The indoor cats debate is the biggest and worst example of this I've seen recently.
People feel like they have to defend themselves when they are called an animal abuser that doesn't care about their pets. Most people love their pets a lot, and most people think of "animal abuser" as an unspeakably evil category of people.
I get defensive about the indoor cats thing, because I had outdoor cats as a kid and bad things happened to many of them, and I used to feel incredible guilt about that even though I couldn't have done anything because I was a kid.
The main things that people are actually getting stuck on with the concept of indoor cats are:
they grew up with outdoor cats, everyone around them growing up considered keeping cats outside normal and harmless, and it's just weird to have a Literal Stranger expect you to accept that literally every person that ever loved you or who was kind to you growing up is an Animal Abuser
they think that cats, as a species, literally need to roam around outside or they will not be having their needs met.
These people are not at all wrong to worry about how to provide enrichment to an indoor cat!!! Cat furniture and puzzle toys and ipad apps with fish swimming around for your cat to paw at are not known to everybody.
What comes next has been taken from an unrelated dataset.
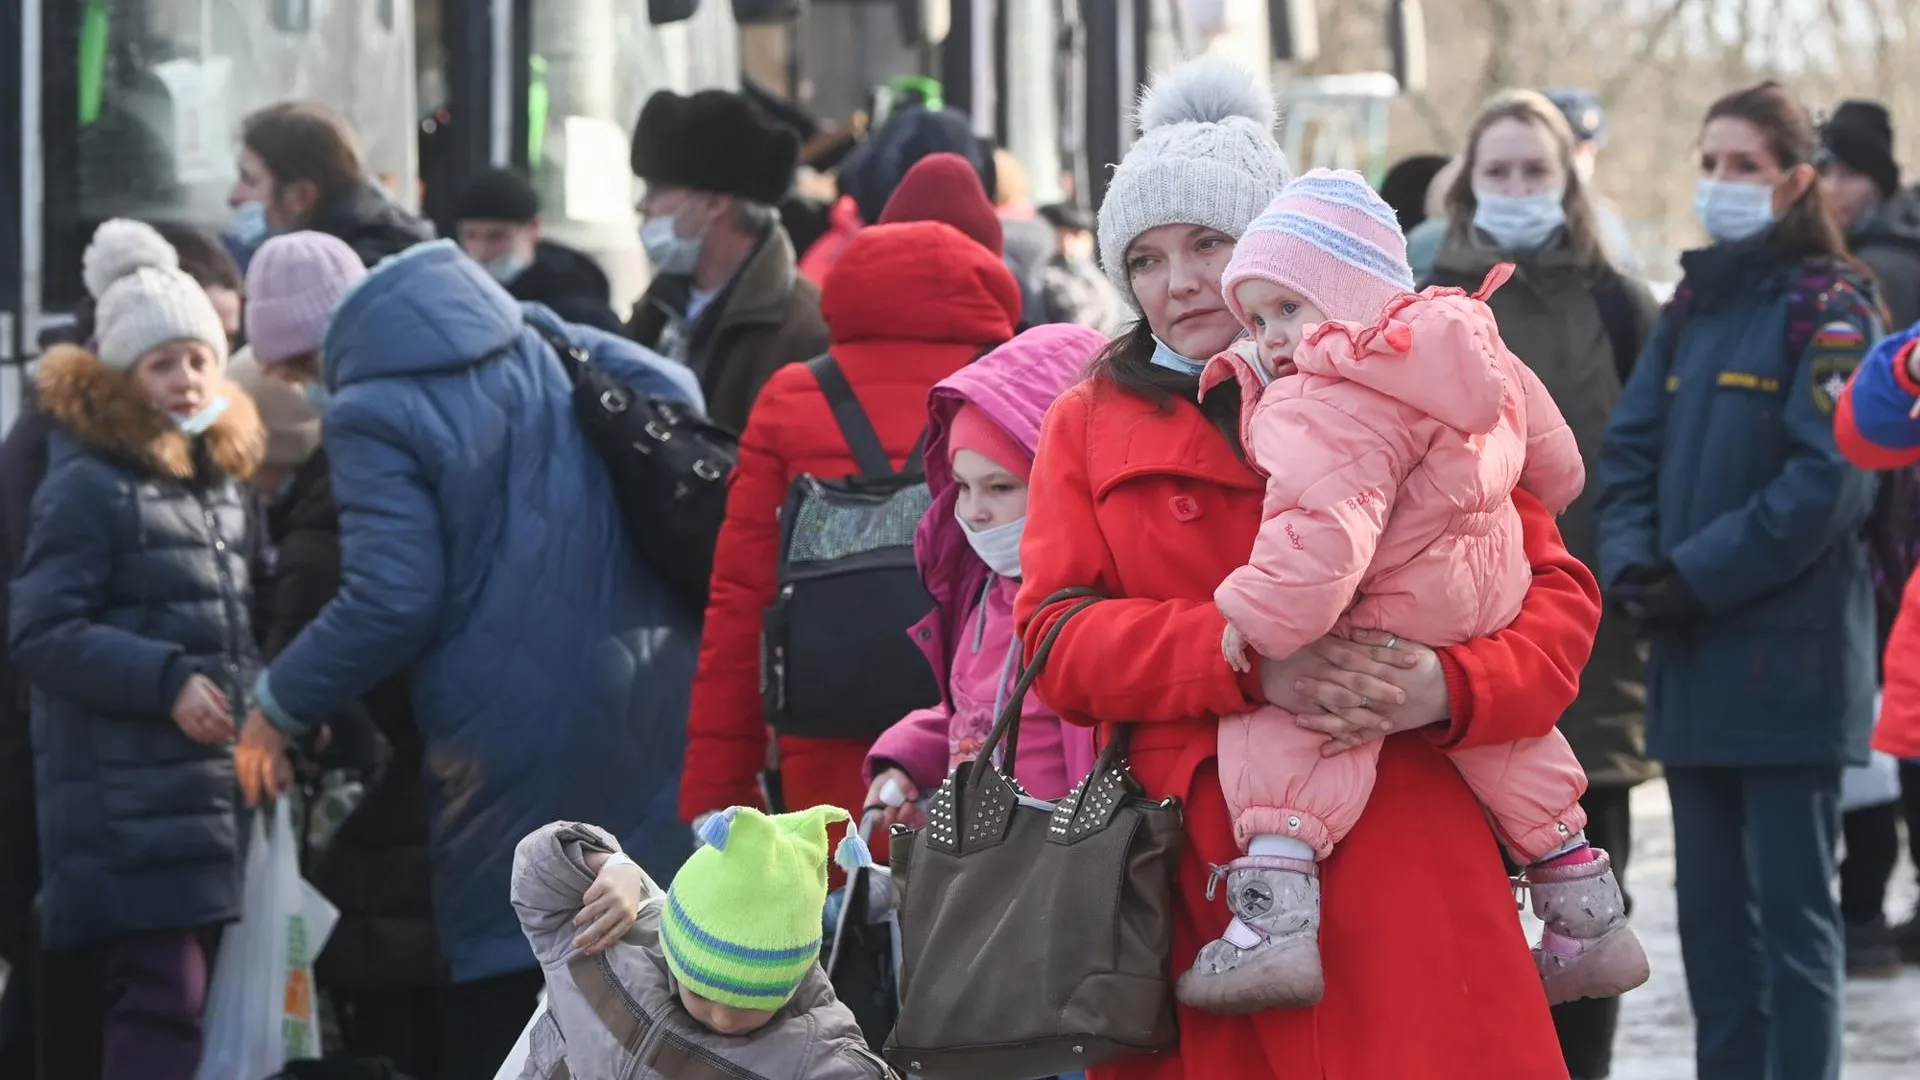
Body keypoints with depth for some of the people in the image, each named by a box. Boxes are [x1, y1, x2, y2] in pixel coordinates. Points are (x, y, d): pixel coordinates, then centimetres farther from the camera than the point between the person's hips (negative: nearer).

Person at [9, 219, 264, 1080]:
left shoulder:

There's also a persistent myth that cats cannot be trained and therefore training one to walk on a leash or play fetch is absurd.
(It also at least deserves mentioning that there are public outdoor spaces, activities and sports events meant for dogs.)
It has literally never occurred to many people that cats are an invasive species. They don't know where cats are native to. They don't know that there were no cats in their area before humans brought them there. It seems strange, I know, but you are ignorant about something that seems obvious to someone else, so please stay humble.
When you describe cats as "cold-blooded serial killers of native wildlife" or things like that, it really does sound like you are moralizing an animal being a predator. Cat lovers grew up suffocated in cutesy animal books, shows, and cartoons that demonized cats and other carnivores for being carnivores. Assigning morals to animals goes all the way back to Aesop's fables and Pliny the Elder. You have to make sure it's clear you're not doing that. 
I write this because I wrote something about the harms of outdoor cats in a reply one time and went back and read the tags on that post later, and the sheer number of people who had written that my post specifically had changed their mind because it was the first post they had seen on the subject that wasn't needlessly hateful and aggressive blew my mind.
Educating effectively requires you to think about the effects of your words. You can't just say things you Know are right and consider your job done.